Counting cyclists in Berlin
I recently found out that berlin has a bunch of automatic bike-counters around berlin…and the data is public! There’s even an interactive map of the stations. This is all pretty awesome. Although the data is stored in multiple sheets of an excel file (#?&!!), I thought it’d be an interesting exercise to clean it up and see how useful it could be for other projects.
Get the data
Let’s grab the data.
filename <- 'cyclist_counts.xlsx'
url <- "https://www.berlin.de/senuvk/verkehr/lenkung/vlb/download/radzaehlung/Gesamtdatei_Stundenwerte_2014_2017.xlsx"
if (!file.exists(filename))
download.file(url, filename, 'libcurl')
It’s probably a good idea to take a look at the excel file so that it’s easier to follow along with the code below. You can also open up the R markdown in RStudio.
Unfortunately, there’s no official checksum provided to guarantee the data were downloaded correctly, but I can show you what my checksum is.
digest::digest(filename, algo = 'md5', file = TRUE)

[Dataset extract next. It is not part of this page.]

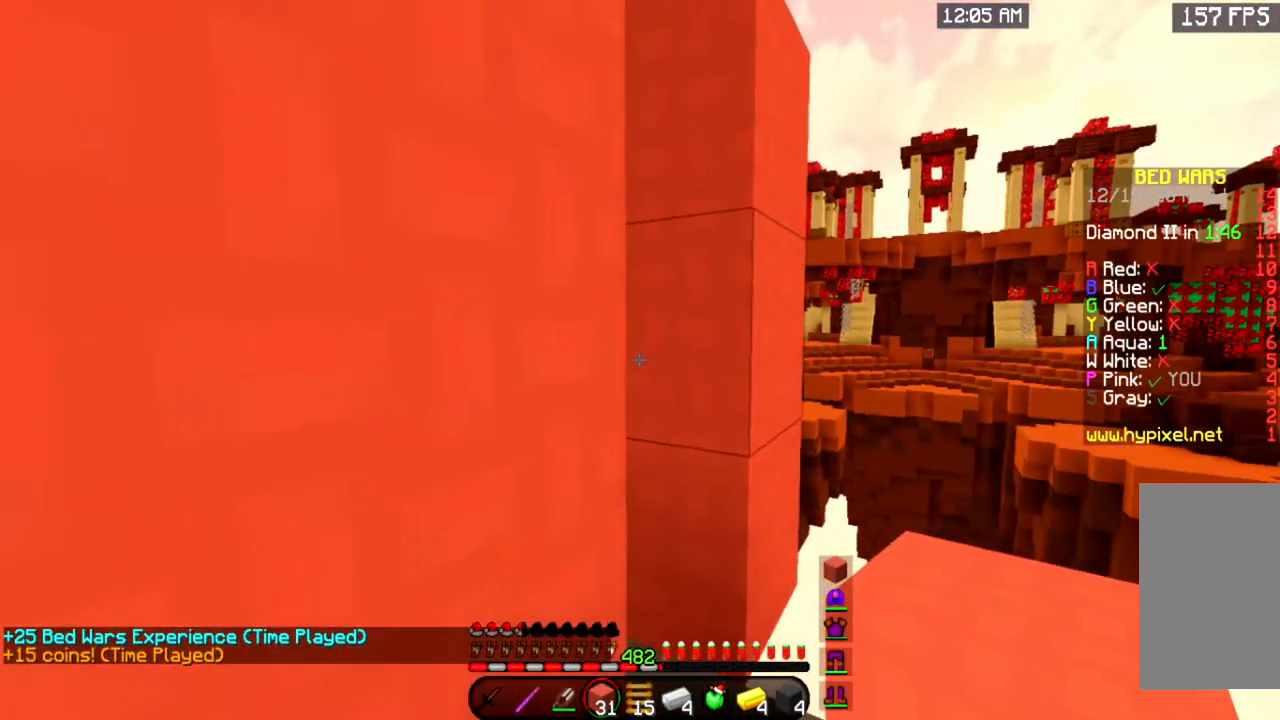
{"keys": [], "mouse": [], "events": [[50, "a", "up"], [351, "d", "down"], [484, "d", "up"]]}
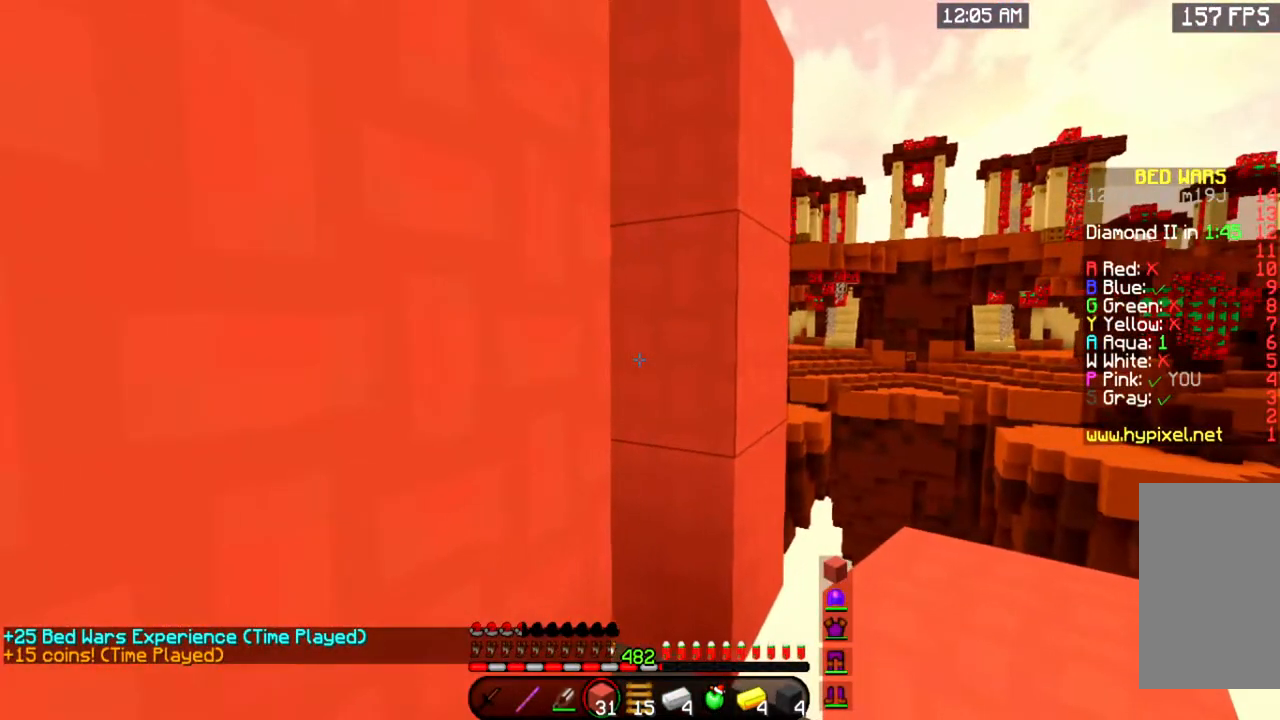
{"keys": [], "mouse": [], "events": []}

[1] "e79c4ea5b5e1437d90a7d06f572f741e"
If you get a different md5 checksum, then you don’t have the same file as I do.
The counters
The first sheet Hinweise
(= advice) is mostly text describing some general information about the data. The notable parts tell us that it is the uneditted data from the counter systems and is published at the end of the counting-year. What’s a counting-year
? Good question; no idea. The excel file was last modified on the 20th of April 2018, so I guess the next update will probably be around April 2019.
There are also some disclaimers basically telling us that the counters don’t necessarily give an exact count due to weather conditions, maintainance, and other complications. This is described in more detail on the FAQ page (in German). They work using an induction loop, which detects a metal object moving passed. Full carbon bikes are not countable but there are likely so few that the difference is absorbed in the measurement error anyway. Apparently bikes with more or less than two wheels can also cause miscounts. However, groups of bikes can be counted accurately so long as they don’t ride too closely side-by-side.
The FAQ page also tells us that some counters are set up in pairs in order to count the two directions of traffic separately. Well see how to detect these pairs when we inspect the data.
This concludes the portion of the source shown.